Keep the images out and set the listing below down word for word.

# Input data:
════

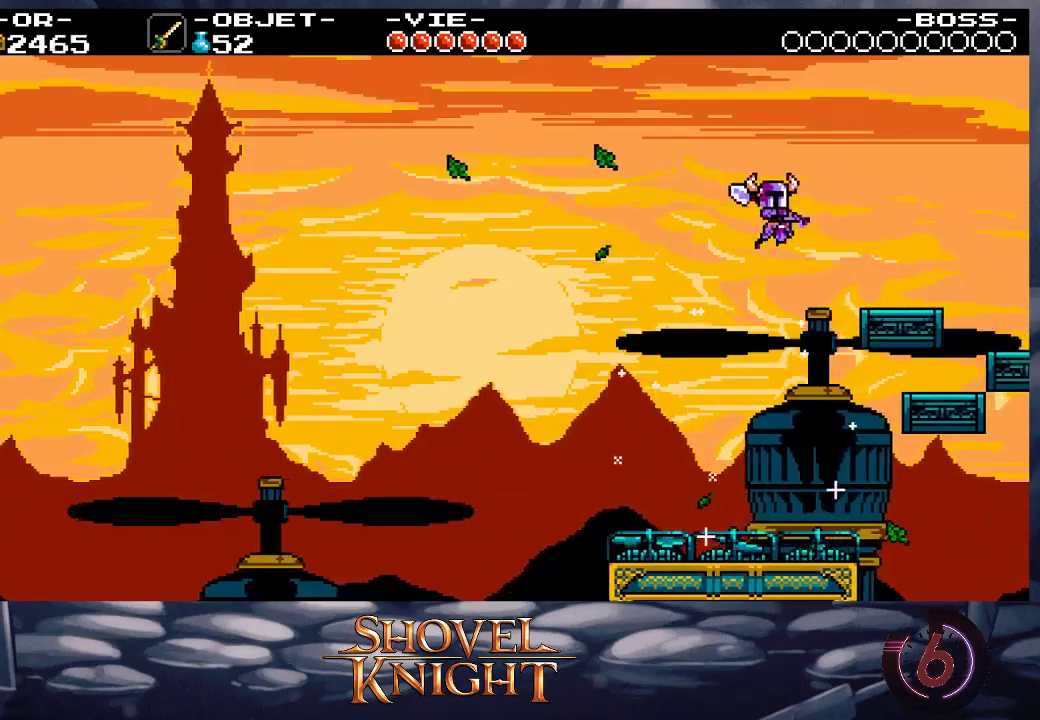
{"buttons": ["SQUARE", "DPAD_RIGHT"], "events": [[133, "DPAD_RIGHT", "down"]]}
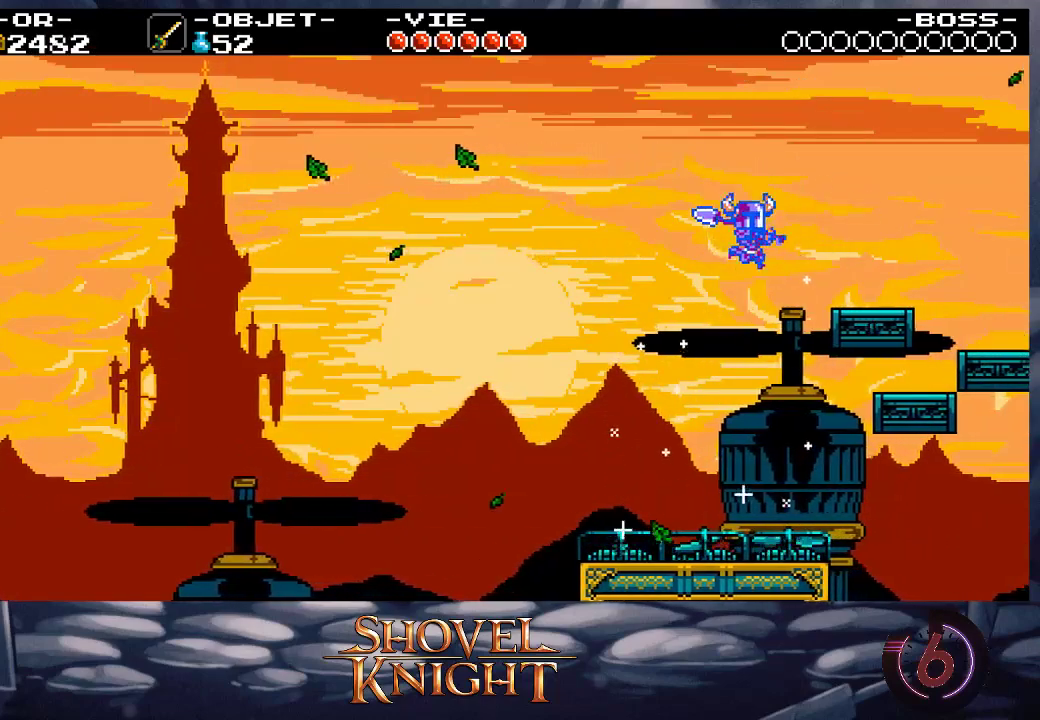
{"buttons": ["SQUARE", "DPAD_RIGHT"], "events": [[67, "DPAD_RIGHT", "up"], [300, "DPAD_RIGHT", "down"]]}
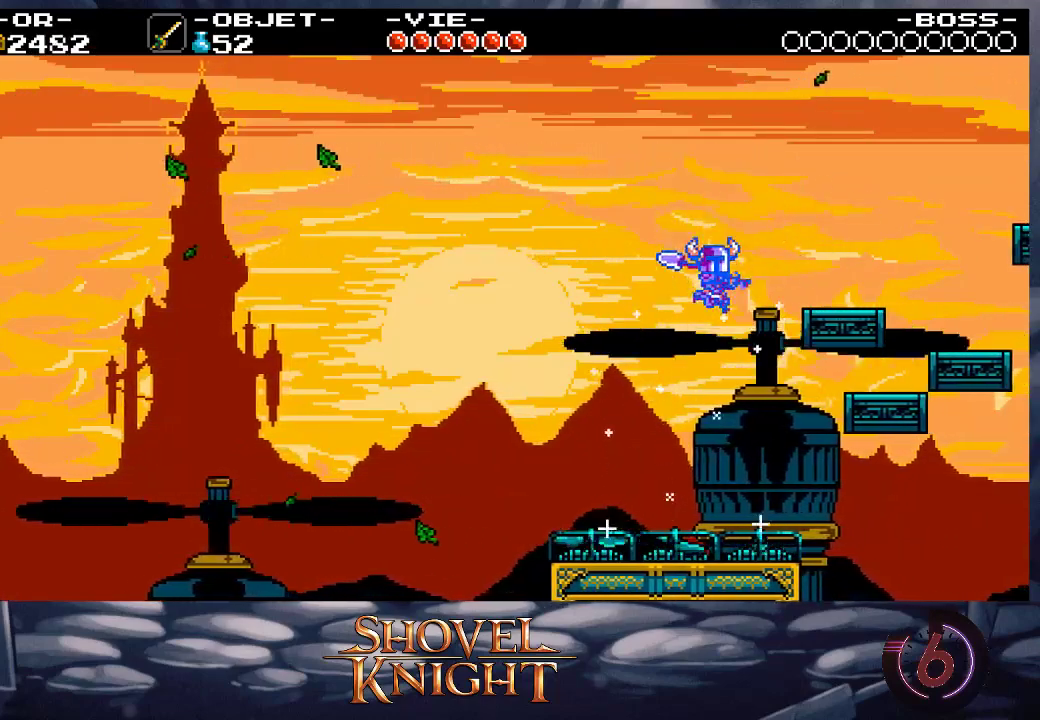
{"buttons": ["SQUARE", "DPAD_RIGHT"], "events": [[300, "DPAD_RIGHT", "up"], [467, "DPAD_RIGHT", "down"]]}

════

# Answer below:
{"buttons": ["SQUARE", "DPAD_RIGHT"], "events": [[133, "DPAD_RIGHT", "down"]]}
{"buttons": ["SQUARE", "DPAD_RIGHT"], "events": [[67, "DPAD_RIGHT", "up"], [300, "DPAD_RIGHT", "down"]]}
{"buttons": ["SQUARE", "DPAD_RIGHT"], "events": [[300, "DPAD_RIGHT", "up"], [467, "DPAD_RIGHT", "down"]]}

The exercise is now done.